Though I'm not on the selection committee, I think it's still interesting to consider who ought to be elected to the Hall of Fame. Of the currently eligible class, Paulo Vitor Damo Da Rosa is the closest possible to a lock. 9 Pro Tour top 8s, including a win in only 31 events. That's truly an absurd Conversion ratio. Despite his youth, he's also racked up a staggering 358 pro points, more than anyone else up for contention. Also largely considered locks for the Hall of Fame are Japanese players Kenji Tsumura and Masashi Oiso. Each have 6 Pro Tour top 8s, having played in 29 and 31 events, respectively. Neither have won one, but making the top 8 of a Pro Tour one in five times? Wow.

Beyond those three players, people are more divided. Four names seem to stand above the rest, but alas, there are only 5 spots on a ballot, so two must be left off. A name more familiar to contemporary players is Patrick Chapin, who is eligible for the first time this year. With 4 Pro Tour top 8s, he's definitely worth considering, and his contributions to the community are myriad. He writes a truly prodigious amount of content, works as a tournament commentator, and even put out a Magic-themed rap album.
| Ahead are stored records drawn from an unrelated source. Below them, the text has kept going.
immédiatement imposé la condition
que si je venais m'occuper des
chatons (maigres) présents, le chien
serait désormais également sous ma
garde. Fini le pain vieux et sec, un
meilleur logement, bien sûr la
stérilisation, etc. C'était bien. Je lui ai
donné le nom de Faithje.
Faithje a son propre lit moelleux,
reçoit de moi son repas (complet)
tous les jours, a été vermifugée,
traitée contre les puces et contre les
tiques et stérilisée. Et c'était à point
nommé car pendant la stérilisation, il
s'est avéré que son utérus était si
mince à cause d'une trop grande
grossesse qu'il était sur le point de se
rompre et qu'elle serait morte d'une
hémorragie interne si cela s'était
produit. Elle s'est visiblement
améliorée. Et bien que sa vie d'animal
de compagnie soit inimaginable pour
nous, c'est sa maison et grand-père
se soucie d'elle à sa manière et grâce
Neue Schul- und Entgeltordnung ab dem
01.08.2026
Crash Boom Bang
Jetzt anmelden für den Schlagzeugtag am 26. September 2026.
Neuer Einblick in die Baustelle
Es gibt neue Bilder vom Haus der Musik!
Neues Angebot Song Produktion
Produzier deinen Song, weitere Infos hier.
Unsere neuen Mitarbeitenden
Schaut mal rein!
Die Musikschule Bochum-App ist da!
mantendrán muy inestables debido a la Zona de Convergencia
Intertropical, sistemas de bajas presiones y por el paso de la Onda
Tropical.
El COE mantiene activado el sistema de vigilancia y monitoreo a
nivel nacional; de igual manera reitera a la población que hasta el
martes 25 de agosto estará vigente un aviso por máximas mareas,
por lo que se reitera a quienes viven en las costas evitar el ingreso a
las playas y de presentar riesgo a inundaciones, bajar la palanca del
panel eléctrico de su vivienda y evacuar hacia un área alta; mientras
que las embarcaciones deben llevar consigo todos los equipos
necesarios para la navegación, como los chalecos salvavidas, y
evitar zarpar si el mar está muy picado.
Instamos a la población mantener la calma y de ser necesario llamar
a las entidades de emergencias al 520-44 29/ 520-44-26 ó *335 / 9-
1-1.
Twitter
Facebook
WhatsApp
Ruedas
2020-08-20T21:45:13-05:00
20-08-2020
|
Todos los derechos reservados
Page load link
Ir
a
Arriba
From a numbers perspective, Scott Johns seems to make the cut. Five Pro Tour top 8s in only 27 events puts him near the same Conversion rate as Tsumura and Oiso, and he does have a first place finish. Unfortunately for him, he seems widely disliked within the Magic community, and that hurts his chances.

While his numbers might not stack up as well, William “Baby Huey” Jensen is a perennial contender that many are pushing this year. With four Pro Tour top 8s in 34 events, including one win, his stats may not impress compared to Johns. However, many big names like Jon Finkel and Kai Budde are pulling for him, making his case on the intangibles like his contributions to the community and his work as part of a team. The Hall of Fame isn't just about numbers alone.

Finally, there is a case to be made for Justin Gary, perhaps better known today as the creator of the board game Ascension. While Gary has only 3 Pro Tour top 8s, including one win, he was consistently excellent. Gary finished within the top 32 in twenty of his forty-four Pro Tours, and his 3-year median is 25th place! That's better than anyone else that I've listed, including PV. While the Pro Tour Hall of Fame is often about the successes, there ought to be room to celebrate someone who could be consistently great, even if the top 8 often eluded him. Remember, the difference between top 8ing and not is often a single match.

If I had a ballot, I'd vote for PVDDR, Oiso, Tsumura, Jensen, and Gary. Johns seems largely like a wasted vote, and because Chapin is still active within the community, he has time to work toward his inevitable induction.

I'll be getting on a plane soon to head to Atlanta for the Grand Prix. If you like a format with only 10% Delver and 100% awesome, you should be going too! If you see me there, be sure to say hi.